Сергей Александрович не испугался. Он только удивился и поспешил выразить это удивление словами:

— Откуда вы и как попали сюда?

Гирли улыбнулся.

— Ну, не будем волноваться из-за пустяков! — тихо сказал он и сел на постель к Орленеву. — Конечно я попал сюда самым естественным, хотя, может быть, и не совсем обыкновенным путем. К этой двери, — он показал на отворенную в стене доску с изображением, — ведет лестница из подвального этажа этого дома.

— Как же вы попали сюда в подвальный этаж?

— Очень просто: я живу там.

Орленев привстал на постели.

— Вы живете у меня в доме?

— То есть в бывшем доме вашего дяди. Да! Что же вас поражает в этом?

— Я не знал этого до сих пор.

— Кому было нужно обращать ваше внимание на то, что где-то у вас в подвальном этаже живет полоумный музыкант? И потом ко мне привыкли здесь. Меня привыкли считать здесь, при доме, как кошку или обжившуюся собаку.
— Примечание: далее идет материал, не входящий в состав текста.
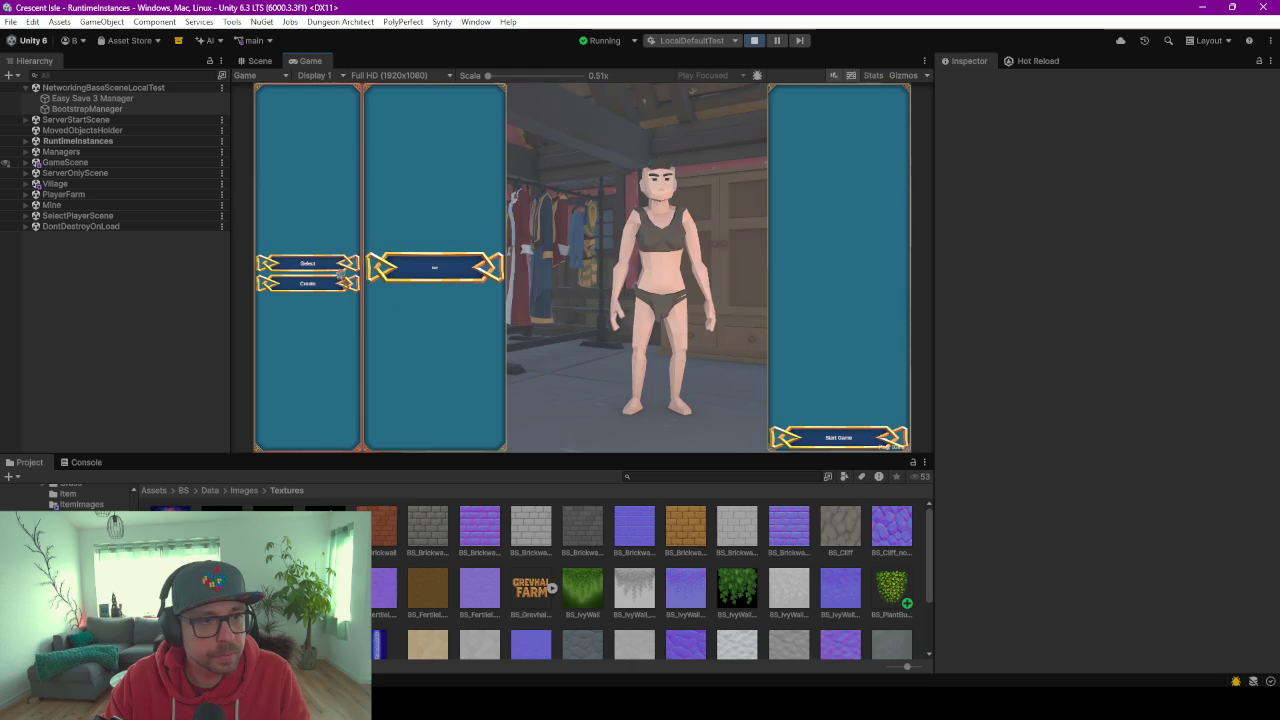
click(460, 278)
click(845, 441)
Разве вы знаете всех кошек у вас в доме?

— Значит, вы живете давно… и при дяде еще…

— Да, и при дяде!

— Так эта лестница… — начал было Орленев, указывая на отворенную дверь…

— Служила для того, чтобы мы сносились с ним, когда было нужно. Ну, кажется, довольно теперь расспросов, как я попал сюда. Теперь спрашивайте, зачем я здесь!

— Погодите, Гирли! У меня есть еще много вопросов к вам… Погодите, теперь я знаю, почему вы тогда, при первой нашей встрече, довели меня прямо до дома. Тогда это удивило меня… Да, еще вот что! Это вы говорили обо мне Потемкину, я знаю, это я сообразил…

— По словам Маргариты? — вставил старик.

— Вы и это знаете? Знаете, что я был у нее?

— Вы, кажется, во всем хотите видеть сверхъестественное или, по крайней мере, чудесное, — возразил Гирли. — Ну да, я знаю, потому что мне только что рассказал ваш кучер, что вы были сегодня вечером на Морской.

Орленев, с тех пор как стал адъютантом, завел своих лошадей.

— Когда же кучер успел рассказать вам?

— За ужином. Мы ужинали с ним.

— Вы ужинаете с моими людьми? — невольно вырвалось у Орленева. — Знаете, Гирли, я не допущу этого больше. Отныне вы перейдете сюда, ко мне, и мы будем жить вместе.

Старик снова улыбнулся и, покачав головой, произнес:

— Если бы Гирли захотел, он мог бы жить в дворцовых палатах и есть так, как вы едите только изредка. Но не в этом дело. Оставьте меня жить по-своему! Что было сегодня у Маргариты?

— Постойте! — перебил его Орленев. — Еще один вопрос. При нашем расставании в последний раз у церкви вы сказали… вы напомнили мне…

Гирли смотрел на него большими, ласковыми, как бы глядевшими в самую душу его глазами.

— Вы напомнили мне о Лондоне, — договорил Орленев.